Fenomena sosial ini juga mampu dilihat dalam bentuk peradilan. Penguasa tidak cuma mendirikan peradilan satu syariat saja, tetapi juga mendirikan bentuk peradilan sesuai dengan perkembangan zaman. Jenis-jenis forum ini terdapat lima versi yaitu : 1. Peradilan syariah untuk orang Muslim, 2. Peradilan adonan untuk sengketa yang berlainan agama. 3. Peradilan etika untuk menuntaskan dilema keseharian, 4. Peradilan milly untuk agama bukan Islam, 5. Peradilan Qunshuliy guna mengadili orang gila sesuai dengan eksekusi yang berlaku di negerinya sendiri. 
5. Bidang Pemberdayaan Perempuan
Kaum wanita di kawasan kekuasaan Dinasti Usmani memiliki keterlibatan dalam berbagai aktifitas publik dan susukan untuk mengaktualisasikan hak-hak kepemilikan mereka. Mereka tidak hanya berhak aktif di lembaga publik, tetapi mereka juga membuka peran untuk menjadi partisipan di dunia perjuangan. Berbagai data mengambarkan banyak wanita yang terlibat dalam dunia perjuangan. Namun keterlibatan mereka di sektor perjuangan ini tidak mampu mengimbangi intensitas golongan laki-laki. Setidaknya dengan ini telah membuktikan adanya saluran bagi wanita untuk memasuki aktivitas usaha. Hal tersebut memprakarsai persamaan hak antara laki-laki dan perempuan.
Dalam bidang pendidikan, wanita Turki cukup mendapat perhatian, permintaan terhadap pentingnya pendidikan makin meningkat.
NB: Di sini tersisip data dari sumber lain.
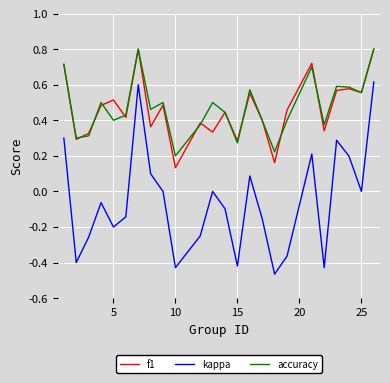

What are all the series names shown in the legend?

f1, kappa, accuracy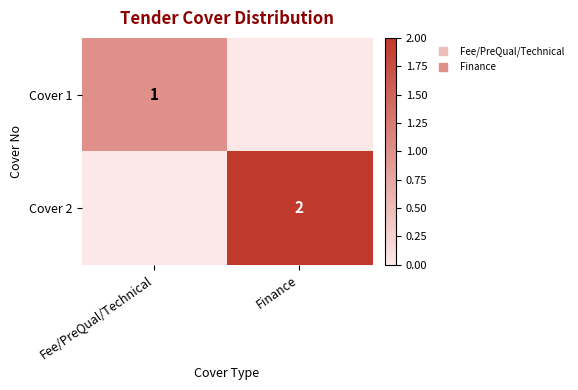

What is the maximum value shown in the chart?

2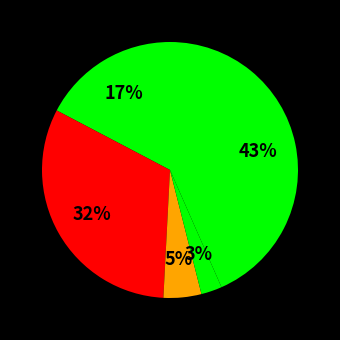

How many slices are in this pie chart?

5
Meningkatnya wanita terdidik di Turki, membawa efek kepada kekerabatan perkawinan dan kekeluargaan. Seperti duduk perkara poligami dalam struktur masyarakat Islam dianggap selaku kelaziman sosial. Data sejarah wacana perkara poligami di Turki abad XVII, pertanda bahwa dari sekitar dua ribu kelas menengah, cuma dua puluh saja yang melaksanakan poligami. 
BAB III
PENUTUP
A. Kesimpulan
Perkembangan peradaban Turki Usmani banyak dipengaruhi oleh berbagai kondisi-kondisi pemerintahan itu sendiri. Kondisi-kondisi tersebut meliputi keadaan sosio-politik, keadaan ekonomi, keadaan sosio-pendidikan Islam, keadaan sosio-keagamaan. Akan tetapi keadaan yang sungguh menghipnotis adalah kondisi sosio-politik. Dalam keadaan tersebut dibahas luasnya kekuasaan Turki Usmani yang meliputi tiga benua sehingga membuatnya kawasan titik temu antara kebudayaan-kebudayaan dan peradaban yang dating dari luar.
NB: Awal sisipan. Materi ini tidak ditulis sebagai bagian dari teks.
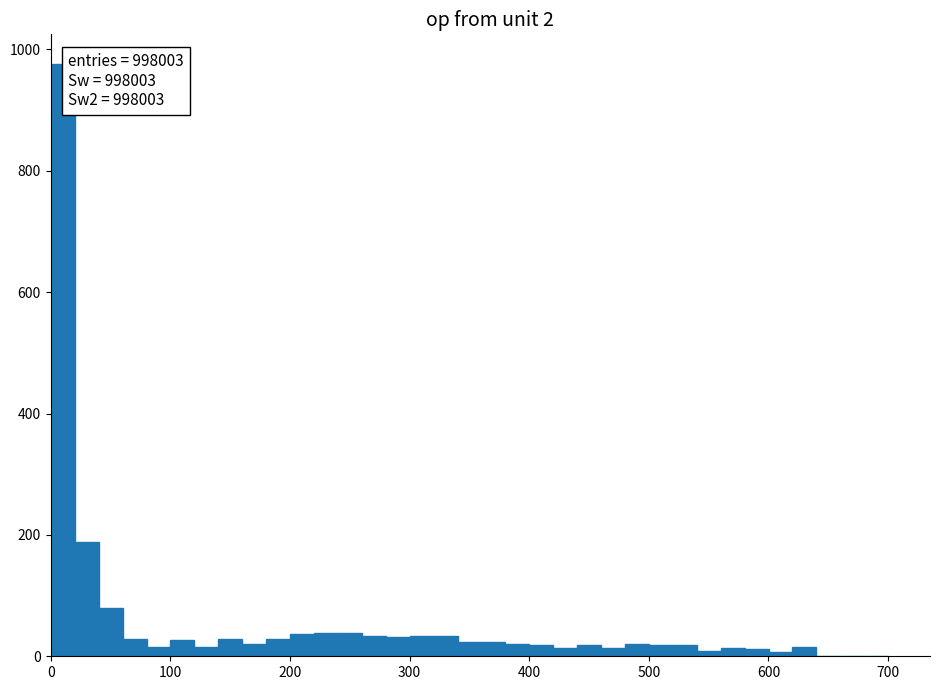

Read against the x-axis, roughly where is the centre of the tallest bar?

10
Peradaban-peradaban Islam yang dibuat pada abad Turki Usmani menawarkan sumbangsi besar bagi perjalanan Islam keberbagai daerah. Hal tersebut juga menjadi catatan sejarah Islam dan akan senantiasa diingat berkat kemasyhuran dan kemegahan pemerintahannya. 
B. Saran 
Makalah ini hanyalah sepercik pembahasan tentang citra perkembangan peradaban dan akibatnya pada masa Turki Usmani yang dikutip dari berbagai refernsi yang ada. Makalah ini masihlah kurang menggambarkan secara terperinci dan gambling tentang hal tersebut dikarenakan keterbatasan waktu dan kondisi penulis. Maka dari itu perlulah adanya kritik dan nasehat yang membangun bagi penulis guna menjadikan pelajaran untuk lebih baik lagi nantinya.
DAFTAR PUSTAKA
Yatim, Badri. SejarahPeradaban Islam DirasahIslamiyah II. Jakarta: RajawaliPers, 2013.
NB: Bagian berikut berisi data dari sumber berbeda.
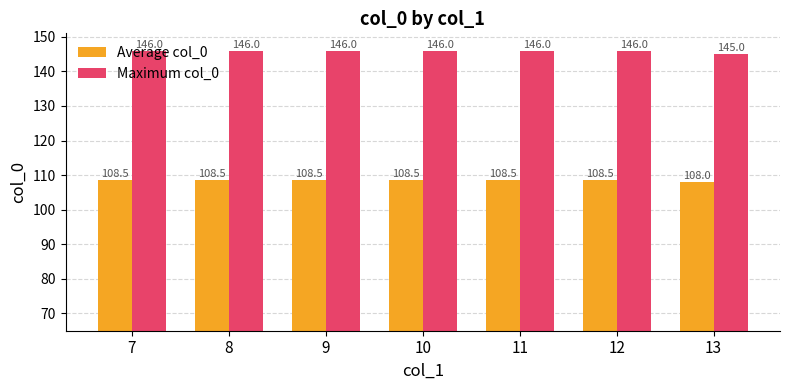

Reading left to right, what are all the values shown in this chart?

Average col_0: 108.5	108.5	108.5	108.5	108.5	108.5	108.0
Maximum col_0: 146.0	146.0	146.0	146.0	146.0	146.0	145.0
Yunus, Abd. Rahim dan Abu Hanif. Sejarah Islam Pertengahan. Yogyakarta: Ombak, 2013.
Abdurrahman, Dudung, dkk, ed., Siti Maryam, dkk. SejarahPeradaban Islam: Dari MasaKlasikHingga Modern. Yogyakarta: LESFI, 2017.
Rahmawati. “Peradaban Islam di TurkiUsmani”. JurnalRihlah, volume 1. No. 1. (2013).